All’s Not Quiet at USC: Derrick Dowell Must Rebound in Classroom

Times Staff Writer

Despite the recent coaching change, a pattern of uncertainty and unrest continues with the USC basketball team.

In the latest development, junior forward Derrick Dowell has dropped his classes for the spring semester and will lose his eligibility for next season unless he successfully completes a summer school session.

Moreover, the possibility continues that some or all of USC’s four highly regarded freshman players--Tom Lewis, Rich Grande, Bo Kimble and Hank Gathers--may transfer to other schools.

Dowell, USC’s leading rebounder and No. 2 scorer last season, made the Pacific 10 coaches’ all-conference team, even though he missed the final three games after being suspended by former coach Stan Morrison.


It isn’t uncommon for an athlete to drop out of school for a semester and then regain his eligibility in summer school, and that’s what Dowell intends to do.

“Because of the mental strain from the past season, I just want time off to concentrate and get myself back together mentally and physically,” Dowell said Wednesday.

........

* **Problem**: Decide whether each statement agrees with the USC basketball article. Answer yes or no for each and quote the article's words that settle it. (a) Dowell plans to win back his eligibility in summer school. (b) Dowell was USC's top scorer last season. (c) Dowell was suspended by the team's current coach. The lines after this point come from a different source.

........

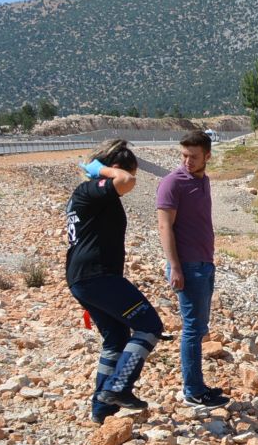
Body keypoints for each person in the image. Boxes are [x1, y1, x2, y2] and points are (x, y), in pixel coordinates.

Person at [65, 140, 164, 421]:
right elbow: (126, 180)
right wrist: (104, 170)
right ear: (113, 167)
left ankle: (102, 409)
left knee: (116, 337)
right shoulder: (90, 191)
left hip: (86, 278)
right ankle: (118, 387)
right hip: (96, 276)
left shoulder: (92, 196)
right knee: (149, 325)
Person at [156, 129, 227, 408]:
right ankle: (193, 391)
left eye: (194, 156)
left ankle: (197, 386)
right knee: (192, 328)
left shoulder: (204, 180)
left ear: (207, 156)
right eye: (184, 155)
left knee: (199, 328)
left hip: (204, 263)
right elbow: (164, 226)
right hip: (186, 266)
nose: (188, 161)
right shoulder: (172, 183)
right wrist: (174, 266)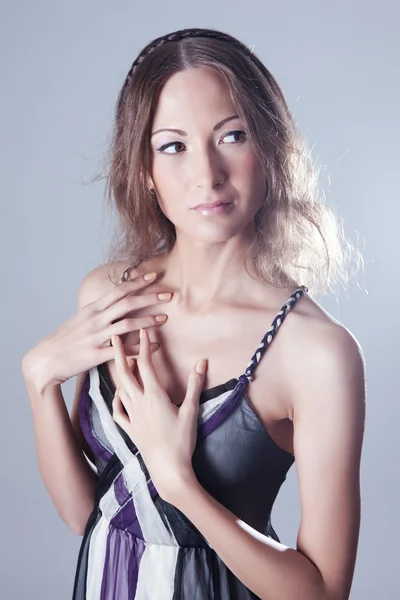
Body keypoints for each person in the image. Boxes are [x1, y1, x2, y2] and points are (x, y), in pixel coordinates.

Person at [22, 27, 366, 600]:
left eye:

........

* **Solution to this problem**:
(a) Yes: "It isn’t uncommon for an athlete to drop out of school for a semester and then regain his eligibility in summer school, and that’s what Dowell intends to do."
(b) No: "USC’s leading rebounder and No. 2 scorer last season"
(c) No: "after being suspended by former coach Stan Morrison"